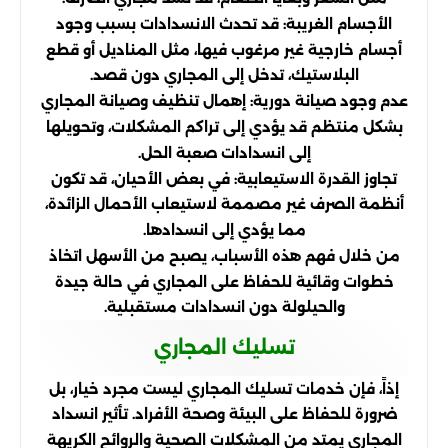
الأجسام الغريبة: قد تحدث الانسدادات بسبب وجود
أجسام خارجية غير مرغوب فيها، مثل المناديل أو قطع
البلاستيك، تدخل إلى المجاري دون قصد.
عدم وجود صيانة دورية: إهمال تنظيف وصيانة المجاري
بشكل منتظم قد يؤدي إلى تراكم المشكلات، وتحويلها
إلى انسدادات صعبة الحل.
تجاوز القدرة الاستيعابية: في بعض الأحيان، قد تكون
أنظمة الصرف غير مصممة لاستيعاب الأحمال الزائدة،
مما يؤدي إلى انسدادها.
من خلال فهم هذه الأسباب، يصبح من الأسهل اتخاذ
خطوات وقائية للحفاظ على المجاري في حالة جيدة
والحيلولة دون انسدادات مستقبلية.
تسليك المجاري
إذاً، فإن خدمات تسليك المجاري ليست مجرد خيار، بل
ضرورة للحفاظ على البيئة وصحة الأفراد. تأثير انسداد
المجاري يمتد من المشكلات الصحية والروائح الكريهة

◇ ◇ ◇ ◇ ◇ ◇ ◇

# REQUEST
Convert every text line in the records above into a JSON list of strings, one string per line, with blank lines omitted. Leave the pictures out of the output.

# WRITTEN ANSWER
[
  "الأجسام الغريبة: قد تحدث الانسدادات بسبب وجود",
  "أجسام خارجية غير مرغوب فيها، مثل المناديل أو قطع",
  "البلاستيك، تدخل إلى المجاري دون قصد.",
  "عدم وجود صيانة دورية: إهمال تنظيف وصيانة المجاري",
  "بشكل منتظم قد يؤدي إلى تراكم المشكلات، وتحويلها",
  "إلى انسدادات صعبة الحل.",
  "تجاوز القدرة الاستيعابية: في بعض الأحيان، قد تكون",
  "أنظمة الصرف غير مصممة لاستيعاب الأحمال الزائدة،",
  "مما يؤدي إلى انسدادها.",
  "من خلال فهم هذه الأسباب، يصبح من الأسهل اتخاذ",
  "خطوات وقائية للحفاظ على المجاري في حالة جيدة",
  "والحيلولة دون انسدادات مستقبلية.",
  "تسليك المجاري",
  "إذاً، فإن خدمات تسليك المجاري ليست مجرد خيار، بل",
  "ضرورة للحفاظ على البيئة وصحة الأفراد. تأثير انسداد",
  "المجاري يمتد من المشكلات الصحية والروائح الكريهة"
]